Materials And Methods:
Patients with malignant tumors were screened from the Medical Information Mart for Intensive Care IV (MIMIC-IV, v3.1). This study employed Kaplan-Meier curves, Cox proportional-hazards models, restricted cubic splines (RCS), receiver operating characteristic (ROC) curves, and subgroup analyses to evaluate serum albumin associated with all-cause mortality. For mortality-risk prediction, we applied machine-learning algorithms and used SHapley Additive exPlanations (SHAP) to identify the most influential predictors among critically ill cancer patients.
Results:
A total of 1,739 patients with malignancy were included. The Kaplan-Meier curves showed significantly higher all-cause mortality in the hypoalbuminemia group (serum albumin < 30 g/L) than in the control group at each time point. Multivariable Cox regression models confirmed that hypoalbuminemia was independently associated with 28-day mortality (HR 1.74; 95% CI 1.34-2.27). Serum albumin exhibited a superior predictive capacity for long-term mortality (90-day and 1-year), with AUCs of 0.676 and 0.664, respectively, notably higher than those of the SOFA score (0.617 and 0.579).
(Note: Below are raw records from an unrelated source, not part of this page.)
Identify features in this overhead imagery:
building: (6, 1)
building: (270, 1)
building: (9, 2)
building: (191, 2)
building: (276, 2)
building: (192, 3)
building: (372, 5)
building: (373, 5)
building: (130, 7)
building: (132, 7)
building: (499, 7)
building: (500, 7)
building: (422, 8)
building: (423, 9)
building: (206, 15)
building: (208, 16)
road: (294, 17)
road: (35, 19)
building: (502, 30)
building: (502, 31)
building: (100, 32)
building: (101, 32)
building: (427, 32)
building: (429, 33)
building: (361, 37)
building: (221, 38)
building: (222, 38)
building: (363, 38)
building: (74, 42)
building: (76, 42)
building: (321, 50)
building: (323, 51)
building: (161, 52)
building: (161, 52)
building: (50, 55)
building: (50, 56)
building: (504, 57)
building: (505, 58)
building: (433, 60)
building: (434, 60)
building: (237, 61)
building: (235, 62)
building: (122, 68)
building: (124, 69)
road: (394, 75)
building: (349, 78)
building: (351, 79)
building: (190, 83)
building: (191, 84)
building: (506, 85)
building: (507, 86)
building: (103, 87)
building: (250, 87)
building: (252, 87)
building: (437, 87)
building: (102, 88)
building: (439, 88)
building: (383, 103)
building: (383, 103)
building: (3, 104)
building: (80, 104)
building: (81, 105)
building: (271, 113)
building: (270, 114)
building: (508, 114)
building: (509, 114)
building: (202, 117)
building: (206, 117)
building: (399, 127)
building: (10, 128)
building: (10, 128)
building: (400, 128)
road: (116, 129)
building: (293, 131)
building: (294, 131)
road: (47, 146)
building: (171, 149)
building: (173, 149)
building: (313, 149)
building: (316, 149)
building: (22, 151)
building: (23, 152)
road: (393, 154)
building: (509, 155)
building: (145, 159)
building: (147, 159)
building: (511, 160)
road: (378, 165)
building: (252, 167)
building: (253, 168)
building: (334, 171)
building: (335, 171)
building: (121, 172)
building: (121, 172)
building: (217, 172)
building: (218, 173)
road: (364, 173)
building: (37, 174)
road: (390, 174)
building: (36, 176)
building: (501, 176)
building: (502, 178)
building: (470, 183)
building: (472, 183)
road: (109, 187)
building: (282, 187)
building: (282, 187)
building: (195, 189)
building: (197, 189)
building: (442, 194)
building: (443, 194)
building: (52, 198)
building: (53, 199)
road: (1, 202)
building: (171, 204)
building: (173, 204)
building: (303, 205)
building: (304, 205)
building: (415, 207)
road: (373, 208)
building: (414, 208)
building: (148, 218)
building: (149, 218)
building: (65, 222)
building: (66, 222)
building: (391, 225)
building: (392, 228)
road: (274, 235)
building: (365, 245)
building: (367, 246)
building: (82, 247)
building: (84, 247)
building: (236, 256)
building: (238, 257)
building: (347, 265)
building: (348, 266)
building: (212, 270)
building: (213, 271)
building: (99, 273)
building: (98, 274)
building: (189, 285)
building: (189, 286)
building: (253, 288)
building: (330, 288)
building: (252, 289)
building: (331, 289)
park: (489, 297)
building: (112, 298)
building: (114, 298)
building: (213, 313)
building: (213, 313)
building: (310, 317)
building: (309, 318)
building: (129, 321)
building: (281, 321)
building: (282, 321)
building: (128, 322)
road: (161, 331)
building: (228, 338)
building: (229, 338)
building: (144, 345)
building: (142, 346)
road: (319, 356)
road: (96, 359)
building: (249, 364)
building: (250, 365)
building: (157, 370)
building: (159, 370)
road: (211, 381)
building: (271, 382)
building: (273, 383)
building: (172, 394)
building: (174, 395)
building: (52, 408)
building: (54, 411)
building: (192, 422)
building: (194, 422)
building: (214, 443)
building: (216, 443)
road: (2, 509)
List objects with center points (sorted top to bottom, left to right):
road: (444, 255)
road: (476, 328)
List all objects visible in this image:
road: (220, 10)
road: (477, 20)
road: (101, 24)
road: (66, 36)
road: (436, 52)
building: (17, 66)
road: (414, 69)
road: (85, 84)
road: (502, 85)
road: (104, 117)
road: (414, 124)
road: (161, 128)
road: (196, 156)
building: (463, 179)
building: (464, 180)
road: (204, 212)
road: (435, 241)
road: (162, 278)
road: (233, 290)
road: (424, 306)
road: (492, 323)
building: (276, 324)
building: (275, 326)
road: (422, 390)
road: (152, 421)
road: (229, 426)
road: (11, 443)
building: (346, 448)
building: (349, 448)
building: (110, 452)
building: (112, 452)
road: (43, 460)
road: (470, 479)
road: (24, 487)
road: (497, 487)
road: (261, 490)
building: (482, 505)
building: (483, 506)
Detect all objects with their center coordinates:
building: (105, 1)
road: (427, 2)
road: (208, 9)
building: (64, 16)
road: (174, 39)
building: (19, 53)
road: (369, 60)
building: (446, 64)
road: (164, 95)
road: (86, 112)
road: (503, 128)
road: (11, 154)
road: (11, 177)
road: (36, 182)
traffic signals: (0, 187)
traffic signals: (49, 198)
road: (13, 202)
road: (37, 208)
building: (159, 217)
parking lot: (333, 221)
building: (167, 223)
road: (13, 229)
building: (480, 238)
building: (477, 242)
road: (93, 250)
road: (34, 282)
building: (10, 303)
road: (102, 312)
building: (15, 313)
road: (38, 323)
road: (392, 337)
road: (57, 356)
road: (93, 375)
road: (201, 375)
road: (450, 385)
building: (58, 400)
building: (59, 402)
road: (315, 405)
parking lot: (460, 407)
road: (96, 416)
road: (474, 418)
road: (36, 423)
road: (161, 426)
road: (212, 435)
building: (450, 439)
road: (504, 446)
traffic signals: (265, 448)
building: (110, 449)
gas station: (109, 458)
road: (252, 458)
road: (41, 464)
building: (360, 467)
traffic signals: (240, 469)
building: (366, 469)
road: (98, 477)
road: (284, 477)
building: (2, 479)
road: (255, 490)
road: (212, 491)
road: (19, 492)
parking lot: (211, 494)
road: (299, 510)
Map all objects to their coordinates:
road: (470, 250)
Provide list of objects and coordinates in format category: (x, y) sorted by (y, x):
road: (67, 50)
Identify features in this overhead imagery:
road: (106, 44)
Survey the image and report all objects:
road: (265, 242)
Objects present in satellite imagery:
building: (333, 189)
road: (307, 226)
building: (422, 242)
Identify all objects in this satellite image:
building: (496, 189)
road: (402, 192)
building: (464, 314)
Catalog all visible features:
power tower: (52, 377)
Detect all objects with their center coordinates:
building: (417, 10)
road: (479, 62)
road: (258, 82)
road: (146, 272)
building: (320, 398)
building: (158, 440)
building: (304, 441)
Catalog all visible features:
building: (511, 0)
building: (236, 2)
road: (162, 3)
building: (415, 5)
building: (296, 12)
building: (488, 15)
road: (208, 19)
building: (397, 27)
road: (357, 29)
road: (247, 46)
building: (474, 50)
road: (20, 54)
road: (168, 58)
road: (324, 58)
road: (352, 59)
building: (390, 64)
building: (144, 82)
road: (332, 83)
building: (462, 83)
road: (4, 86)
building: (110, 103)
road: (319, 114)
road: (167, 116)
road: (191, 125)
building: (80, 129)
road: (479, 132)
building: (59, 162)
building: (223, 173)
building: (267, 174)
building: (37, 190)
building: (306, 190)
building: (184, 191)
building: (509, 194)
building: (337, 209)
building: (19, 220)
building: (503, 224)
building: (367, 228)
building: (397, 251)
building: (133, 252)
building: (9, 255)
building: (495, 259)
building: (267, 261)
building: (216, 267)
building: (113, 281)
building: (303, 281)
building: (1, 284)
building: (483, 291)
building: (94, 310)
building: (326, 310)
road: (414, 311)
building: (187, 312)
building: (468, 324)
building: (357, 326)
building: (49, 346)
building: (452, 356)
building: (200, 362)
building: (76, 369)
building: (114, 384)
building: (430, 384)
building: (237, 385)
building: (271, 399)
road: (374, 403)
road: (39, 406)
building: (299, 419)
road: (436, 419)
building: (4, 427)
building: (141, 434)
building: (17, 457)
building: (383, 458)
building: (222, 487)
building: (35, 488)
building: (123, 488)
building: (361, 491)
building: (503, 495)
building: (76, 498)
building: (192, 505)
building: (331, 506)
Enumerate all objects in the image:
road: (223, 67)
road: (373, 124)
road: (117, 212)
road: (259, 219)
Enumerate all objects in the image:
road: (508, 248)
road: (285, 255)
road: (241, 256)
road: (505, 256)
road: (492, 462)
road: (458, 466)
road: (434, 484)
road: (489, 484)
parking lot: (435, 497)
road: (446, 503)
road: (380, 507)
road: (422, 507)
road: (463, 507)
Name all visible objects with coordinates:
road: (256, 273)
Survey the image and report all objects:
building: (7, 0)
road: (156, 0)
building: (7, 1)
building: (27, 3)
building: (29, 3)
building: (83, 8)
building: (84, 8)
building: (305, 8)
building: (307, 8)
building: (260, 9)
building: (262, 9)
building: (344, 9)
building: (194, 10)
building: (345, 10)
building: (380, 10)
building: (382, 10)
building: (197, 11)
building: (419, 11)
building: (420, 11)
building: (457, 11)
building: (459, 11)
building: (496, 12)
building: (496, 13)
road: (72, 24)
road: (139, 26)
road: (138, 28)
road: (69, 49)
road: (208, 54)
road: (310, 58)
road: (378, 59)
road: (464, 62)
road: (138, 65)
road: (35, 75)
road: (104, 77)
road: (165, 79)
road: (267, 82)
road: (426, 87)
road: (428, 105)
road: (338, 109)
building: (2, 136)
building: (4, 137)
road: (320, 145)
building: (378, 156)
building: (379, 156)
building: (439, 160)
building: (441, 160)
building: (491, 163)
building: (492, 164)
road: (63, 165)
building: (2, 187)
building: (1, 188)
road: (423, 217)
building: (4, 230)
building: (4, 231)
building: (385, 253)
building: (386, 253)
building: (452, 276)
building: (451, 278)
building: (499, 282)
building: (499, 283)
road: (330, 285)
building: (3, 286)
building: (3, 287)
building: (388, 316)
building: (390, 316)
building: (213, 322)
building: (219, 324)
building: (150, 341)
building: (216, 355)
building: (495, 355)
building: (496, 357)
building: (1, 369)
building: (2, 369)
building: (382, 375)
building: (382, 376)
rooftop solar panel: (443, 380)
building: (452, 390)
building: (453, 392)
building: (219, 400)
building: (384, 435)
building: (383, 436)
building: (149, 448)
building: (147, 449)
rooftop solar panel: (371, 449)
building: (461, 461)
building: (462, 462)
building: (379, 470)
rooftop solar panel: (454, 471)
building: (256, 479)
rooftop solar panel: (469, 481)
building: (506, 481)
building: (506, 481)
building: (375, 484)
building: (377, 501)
External validation using data from Tianjin Cancer Hospital yielded consistent results. The Machine learning model identified BUN, serum albumin, respiratory rate, heart rate, and SOFA as the top predictors for 14- and 28- day mortality.
Conclusion:
Hypoalbuminemia was independently associated with increased all-cause mortality. Serum albumin measured at ICU admission serves as a prognostic biomarker for identifying high-risk cancer patient groups.